- Pimplesim Location in Maharashtra, India Pimplesim Pimplesim (India)
- Coordinates: 21°01′N 75°16′E﻿ / ﻿21.02°N 75.27°E
- Country: India
- State: Maharashtra
- Region: Khandesh
- District: Jalgaon

Government
- • Type: Sarpanch, Grampanchayat
- • Body: Grampanchayat
- • Sarpanch: Shri.
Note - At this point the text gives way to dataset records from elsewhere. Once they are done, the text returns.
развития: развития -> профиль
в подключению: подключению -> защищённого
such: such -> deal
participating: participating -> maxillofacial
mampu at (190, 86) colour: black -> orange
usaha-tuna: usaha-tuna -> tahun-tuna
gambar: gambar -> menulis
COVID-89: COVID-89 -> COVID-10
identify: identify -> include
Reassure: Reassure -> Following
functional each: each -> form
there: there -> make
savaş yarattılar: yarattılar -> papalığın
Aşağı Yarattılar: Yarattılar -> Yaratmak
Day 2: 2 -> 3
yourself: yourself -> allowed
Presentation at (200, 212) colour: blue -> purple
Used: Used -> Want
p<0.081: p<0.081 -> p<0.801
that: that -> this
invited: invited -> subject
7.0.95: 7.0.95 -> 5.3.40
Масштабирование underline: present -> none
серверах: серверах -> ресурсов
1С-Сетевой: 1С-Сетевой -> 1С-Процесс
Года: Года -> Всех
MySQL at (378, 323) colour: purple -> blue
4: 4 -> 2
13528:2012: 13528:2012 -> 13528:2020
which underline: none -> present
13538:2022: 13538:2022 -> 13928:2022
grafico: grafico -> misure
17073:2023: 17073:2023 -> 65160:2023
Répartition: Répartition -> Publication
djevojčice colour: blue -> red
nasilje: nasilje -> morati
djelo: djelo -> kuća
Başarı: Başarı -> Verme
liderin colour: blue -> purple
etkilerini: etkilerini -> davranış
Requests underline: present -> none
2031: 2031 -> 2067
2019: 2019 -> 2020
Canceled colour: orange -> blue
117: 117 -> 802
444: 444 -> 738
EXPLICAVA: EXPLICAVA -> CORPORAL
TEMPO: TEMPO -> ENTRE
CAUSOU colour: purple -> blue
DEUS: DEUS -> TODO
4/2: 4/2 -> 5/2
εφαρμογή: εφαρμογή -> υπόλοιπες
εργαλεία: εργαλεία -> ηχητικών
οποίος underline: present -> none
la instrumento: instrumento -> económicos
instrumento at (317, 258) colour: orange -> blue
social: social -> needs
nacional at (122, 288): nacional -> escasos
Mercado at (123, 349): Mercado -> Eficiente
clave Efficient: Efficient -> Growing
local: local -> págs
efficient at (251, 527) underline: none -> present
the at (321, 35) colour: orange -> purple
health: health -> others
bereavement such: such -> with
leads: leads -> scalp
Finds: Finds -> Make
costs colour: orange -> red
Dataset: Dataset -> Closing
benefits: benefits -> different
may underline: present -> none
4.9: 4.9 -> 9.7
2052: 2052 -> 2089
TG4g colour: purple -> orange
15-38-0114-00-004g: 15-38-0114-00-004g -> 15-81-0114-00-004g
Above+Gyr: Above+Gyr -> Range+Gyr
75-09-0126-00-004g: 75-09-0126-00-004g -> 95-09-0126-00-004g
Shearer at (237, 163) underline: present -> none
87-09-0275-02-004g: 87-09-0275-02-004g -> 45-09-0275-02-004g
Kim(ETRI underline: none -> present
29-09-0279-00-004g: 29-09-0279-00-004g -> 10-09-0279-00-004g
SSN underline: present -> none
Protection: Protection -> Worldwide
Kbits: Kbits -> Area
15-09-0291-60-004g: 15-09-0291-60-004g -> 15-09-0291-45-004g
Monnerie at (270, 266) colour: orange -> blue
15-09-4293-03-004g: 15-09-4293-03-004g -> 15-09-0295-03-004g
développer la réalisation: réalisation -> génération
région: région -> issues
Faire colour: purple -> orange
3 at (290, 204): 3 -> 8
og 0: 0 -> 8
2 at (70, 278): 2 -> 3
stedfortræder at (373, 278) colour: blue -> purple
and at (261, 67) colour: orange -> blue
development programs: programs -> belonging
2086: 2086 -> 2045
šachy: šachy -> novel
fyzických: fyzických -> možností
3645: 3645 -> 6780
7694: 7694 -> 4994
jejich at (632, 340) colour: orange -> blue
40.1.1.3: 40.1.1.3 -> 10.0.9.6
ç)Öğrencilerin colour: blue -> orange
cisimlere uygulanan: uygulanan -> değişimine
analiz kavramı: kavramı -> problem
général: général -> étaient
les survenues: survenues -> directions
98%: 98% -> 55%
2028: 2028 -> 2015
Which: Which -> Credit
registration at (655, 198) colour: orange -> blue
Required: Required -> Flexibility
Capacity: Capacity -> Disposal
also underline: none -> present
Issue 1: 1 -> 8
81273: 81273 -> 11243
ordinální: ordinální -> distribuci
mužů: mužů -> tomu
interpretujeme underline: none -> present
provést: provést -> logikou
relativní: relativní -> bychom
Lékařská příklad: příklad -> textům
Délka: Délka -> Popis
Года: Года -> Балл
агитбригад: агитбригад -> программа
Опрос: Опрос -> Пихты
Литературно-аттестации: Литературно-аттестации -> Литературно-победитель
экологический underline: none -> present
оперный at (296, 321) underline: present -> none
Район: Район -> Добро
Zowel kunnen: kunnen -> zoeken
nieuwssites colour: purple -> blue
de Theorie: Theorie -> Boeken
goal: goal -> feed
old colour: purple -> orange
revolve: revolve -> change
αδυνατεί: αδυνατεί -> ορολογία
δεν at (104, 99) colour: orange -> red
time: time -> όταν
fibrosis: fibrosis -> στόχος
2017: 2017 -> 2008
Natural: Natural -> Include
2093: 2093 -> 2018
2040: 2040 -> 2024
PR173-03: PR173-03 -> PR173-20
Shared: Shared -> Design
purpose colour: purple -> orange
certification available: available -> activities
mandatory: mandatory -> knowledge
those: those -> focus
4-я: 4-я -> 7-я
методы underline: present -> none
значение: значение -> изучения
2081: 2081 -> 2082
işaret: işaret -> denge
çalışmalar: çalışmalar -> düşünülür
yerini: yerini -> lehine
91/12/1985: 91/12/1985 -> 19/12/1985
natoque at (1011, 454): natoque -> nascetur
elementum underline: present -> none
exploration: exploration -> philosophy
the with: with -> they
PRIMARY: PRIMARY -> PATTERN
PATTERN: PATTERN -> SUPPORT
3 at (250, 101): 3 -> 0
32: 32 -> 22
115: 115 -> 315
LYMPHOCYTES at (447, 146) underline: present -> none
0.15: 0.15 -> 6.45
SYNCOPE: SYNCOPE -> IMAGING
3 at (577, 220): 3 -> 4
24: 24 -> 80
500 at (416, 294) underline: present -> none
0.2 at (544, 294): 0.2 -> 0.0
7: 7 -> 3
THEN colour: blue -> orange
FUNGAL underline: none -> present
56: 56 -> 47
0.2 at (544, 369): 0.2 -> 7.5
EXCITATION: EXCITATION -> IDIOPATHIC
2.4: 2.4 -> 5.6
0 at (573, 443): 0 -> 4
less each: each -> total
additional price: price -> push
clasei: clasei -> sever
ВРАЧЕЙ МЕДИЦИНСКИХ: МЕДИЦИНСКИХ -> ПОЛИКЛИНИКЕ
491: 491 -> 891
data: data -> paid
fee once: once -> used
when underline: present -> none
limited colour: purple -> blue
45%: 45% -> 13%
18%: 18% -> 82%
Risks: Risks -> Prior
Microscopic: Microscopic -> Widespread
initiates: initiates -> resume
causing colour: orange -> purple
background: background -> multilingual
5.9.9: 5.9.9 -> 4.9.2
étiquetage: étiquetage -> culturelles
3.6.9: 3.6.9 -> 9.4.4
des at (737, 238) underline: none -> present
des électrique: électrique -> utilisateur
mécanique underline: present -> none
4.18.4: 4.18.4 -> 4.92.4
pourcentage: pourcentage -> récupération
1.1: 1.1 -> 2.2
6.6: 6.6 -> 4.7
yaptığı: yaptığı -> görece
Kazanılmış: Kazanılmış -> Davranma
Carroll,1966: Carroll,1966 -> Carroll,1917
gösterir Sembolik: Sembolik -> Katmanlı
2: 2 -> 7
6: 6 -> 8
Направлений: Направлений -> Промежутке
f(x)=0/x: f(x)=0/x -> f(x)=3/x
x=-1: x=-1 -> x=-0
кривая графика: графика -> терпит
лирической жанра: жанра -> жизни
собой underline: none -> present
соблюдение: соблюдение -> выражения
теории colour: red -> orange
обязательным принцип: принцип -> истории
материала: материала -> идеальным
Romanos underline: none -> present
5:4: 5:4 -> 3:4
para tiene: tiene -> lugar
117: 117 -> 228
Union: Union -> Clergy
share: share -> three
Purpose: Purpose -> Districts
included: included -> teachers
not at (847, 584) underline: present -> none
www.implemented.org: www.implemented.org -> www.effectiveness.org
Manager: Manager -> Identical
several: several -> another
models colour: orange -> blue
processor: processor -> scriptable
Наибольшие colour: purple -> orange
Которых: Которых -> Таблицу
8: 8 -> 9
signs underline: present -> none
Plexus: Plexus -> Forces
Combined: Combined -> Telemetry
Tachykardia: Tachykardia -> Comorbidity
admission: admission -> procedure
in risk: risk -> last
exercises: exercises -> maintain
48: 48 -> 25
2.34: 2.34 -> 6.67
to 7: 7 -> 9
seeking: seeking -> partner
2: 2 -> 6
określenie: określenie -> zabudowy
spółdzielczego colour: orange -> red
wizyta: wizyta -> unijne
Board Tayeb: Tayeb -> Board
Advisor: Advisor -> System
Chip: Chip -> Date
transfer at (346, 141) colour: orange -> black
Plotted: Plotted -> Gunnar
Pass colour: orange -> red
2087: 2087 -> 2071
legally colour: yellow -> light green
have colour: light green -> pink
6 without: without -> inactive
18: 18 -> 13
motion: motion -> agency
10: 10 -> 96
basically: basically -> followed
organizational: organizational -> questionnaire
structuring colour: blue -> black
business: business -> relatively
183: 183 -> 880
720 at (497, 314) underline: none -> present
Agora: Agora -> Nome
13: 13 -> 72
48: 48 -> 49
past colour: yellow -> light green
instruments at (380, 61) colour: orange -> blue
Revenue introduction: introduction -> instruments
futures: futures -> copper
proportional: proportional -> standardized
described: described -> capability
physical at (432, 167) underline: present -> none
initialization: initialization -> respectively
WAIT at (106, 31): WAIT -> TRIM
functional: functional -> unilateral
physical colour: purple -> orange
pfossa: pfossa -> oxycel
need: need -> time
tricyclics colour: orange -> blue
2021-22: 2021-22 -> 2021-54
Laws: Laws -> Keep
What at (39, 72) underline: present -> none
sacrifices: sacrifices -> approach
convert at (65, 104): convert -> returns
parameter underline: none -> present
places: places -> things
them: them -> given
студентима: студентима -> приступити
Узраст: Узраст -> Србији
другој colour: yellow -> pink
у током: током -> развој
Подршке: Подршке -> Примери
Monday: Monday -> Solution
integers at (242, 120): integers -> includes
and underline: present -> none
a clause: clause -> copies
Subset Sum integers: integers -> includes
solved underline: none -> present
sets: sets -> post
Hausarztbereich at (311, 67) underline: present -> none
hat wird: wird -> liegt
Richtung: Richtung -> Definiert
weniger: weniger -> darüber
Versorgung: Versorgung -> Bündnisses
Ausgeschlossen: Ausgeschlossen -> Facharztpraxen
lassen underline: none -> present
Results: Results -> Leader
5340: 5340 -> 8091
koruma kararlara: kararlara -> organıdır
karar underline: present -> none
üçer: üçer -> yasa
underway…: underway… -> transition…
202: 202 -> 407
Govinda Jagan More

Area
- • Total: 12 km^{2} (4.6 sq mi)
- Elevation: 253 m (830 ft)

Population (2017)
- • Total: 1,690
- • Density: 140/km^{2} (360/sq mi)

Language
- • Official: Gujar,
- Time zone: UTC+5:30 (IST)
- Postal code: 425-105
- Telephone code: 00-91-2588
- Vehicle registration: MH 19

= Pimpale Sim =

Village in Maharashtra

PimpleSim is a village in Jalgaon district, Maharashtra, India, located about 25 km west of Jalgaon. In 2017, the population was 1,690 people with 852 males and 838 females.

==Economy==
Agriculture is the main occupation of the people. Cotton, Jowar, Wheat, Green Vegetables etc. are the main crops harvested all year round. Villagers go to Dharangaon, Maharashtra for shopping or health treatment.

==Geography & Climate==
Pimplesim is on average 455 feet above sea level. As the Satpura Mountain Range just 30 km north of Chopda, the bedrock is on an average 10 meters below the ground
level. The soil above the bedrock is good for farming except in some areas. Average rainfall is 552 mm[8]. The climate is hot for most of the year. Maximum temperature reaches up to 48 °C in summer and minimum temperature fall up to 9 °C in the winter. The climate of Pimplesim is on the whole dry except during the south-west monsoon season and winter months December to February. The year may be divided into four seasons. The cold season from December to February. Hot and dry season from March to June. The south-west monsoon season starts from the last week of June and last up to the end of September. The post-monsoon season October and November remains hot and dry.